++++ TEXT BLOCK
11 - 29 July 2005
the Optional Protocol to the International Covenant
on Civil and Political Rights*
- Eighty-fourth session -
Communication No. 1192/2003
Alleged victim: The author
State party: The Netherlands
Date of communication: 6 August 2002 (initial submission)
The Human Rights Committee, established under article 28 of the International Covenant on Civil and Political Rights,
Meeting on 25 July 2005
Adopts the following:
2.1 In 2000, the author, a tax consultant, used a company car made available to him by his employer, an international accounting and consulting firm, to commute between his home, which is located more than 30 kilometers away from his workplace, and his office in Amsterdam on at least three days a week. He also used the company car (with a catalogue price of 44,590 NLG) for private purposes for a distance exceeding 1,000 kilometers in 2000, subject to payment of an amount of 4,566 NLG to his employer.
2.2 Under Article 42 of the Dutch Income Tax Law (1964), employees using a company car for private purposes must add 20 percent of the catalogue price of the car to their taxable income. By Act of 4 July 1990, amending the Income Tax Act, this amount was increased by an additional four percent of the catalogue price in cases where an employee commutes between his or her home and workplace on at least three days a week for a distance exceeding 30 kilometers (one way). At the same time, employees using a company car were exempted from any increase of the taxable income, if they could prove that their private use of the car does not exceed 1,000 kilometers per year. (2)
++++++++
++++ EXERCISE DATA
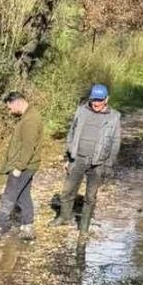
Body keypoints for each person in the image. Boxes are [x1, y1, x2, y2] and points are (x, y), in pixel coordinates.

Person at [52, 83, 121, 234]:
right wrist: (68, 156)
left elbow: (115, 143)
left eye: (99, 100)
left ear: (106, 99)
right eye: (94, 99)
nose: (96, 103)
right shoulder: (81, 111)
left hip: (98, 163)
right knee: (67, 191)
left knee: (90, 196)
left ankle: (84, 227)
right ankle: (64, 217)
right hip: (78, 158)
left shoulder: (114, 117)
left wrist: (109, 165)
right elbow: (72, 132)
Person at [0, 91, 43, 242]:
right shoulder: (28, 116)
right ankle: (27, 227)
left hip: (24, 166)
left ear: (17, 102)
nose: (10, 111)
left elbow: (28, 147)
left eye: (9, 108)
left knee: (9, 194)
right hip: (28, 164)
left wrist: (18, 168)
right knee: (22, 195)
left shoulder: (30, 120)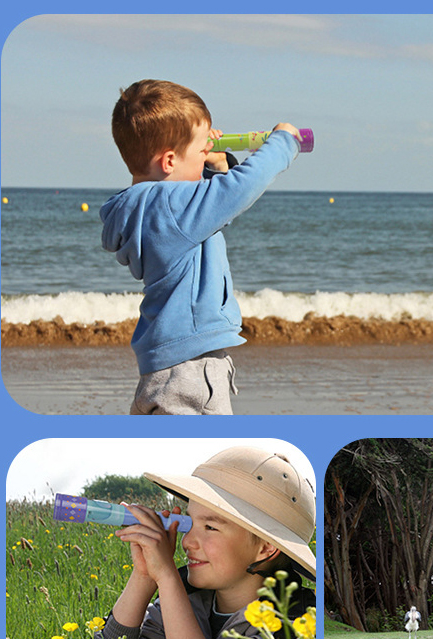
++++++++
# ABOUT THIS EXERCISE
Transcribe the passage of the Human Rights Committee text above verbatim, starting at "The Human Rights" and ending at "to his employer.".

# TASK RESULT
The Human Rights Committee, established under article 28 of the International Covenant on Civil and Political Rights,
Meeting on 25 July 2005
Adopts the following:
2.1 In 2000, the author, a tax consultant, used a company car made available to him by his employer, an international accounting and consulting firm, to commute between his home, which is located more than 30 kilometers away from his workplace, and his office in Amsterdam on at least three days a week. He also used the company car (with a catalogue price of 44,590 NLG) for private purposes for a distance exceeding 1,000 kilometers in 2000, subject to payment of an amount of 4,566 NLG to his employer.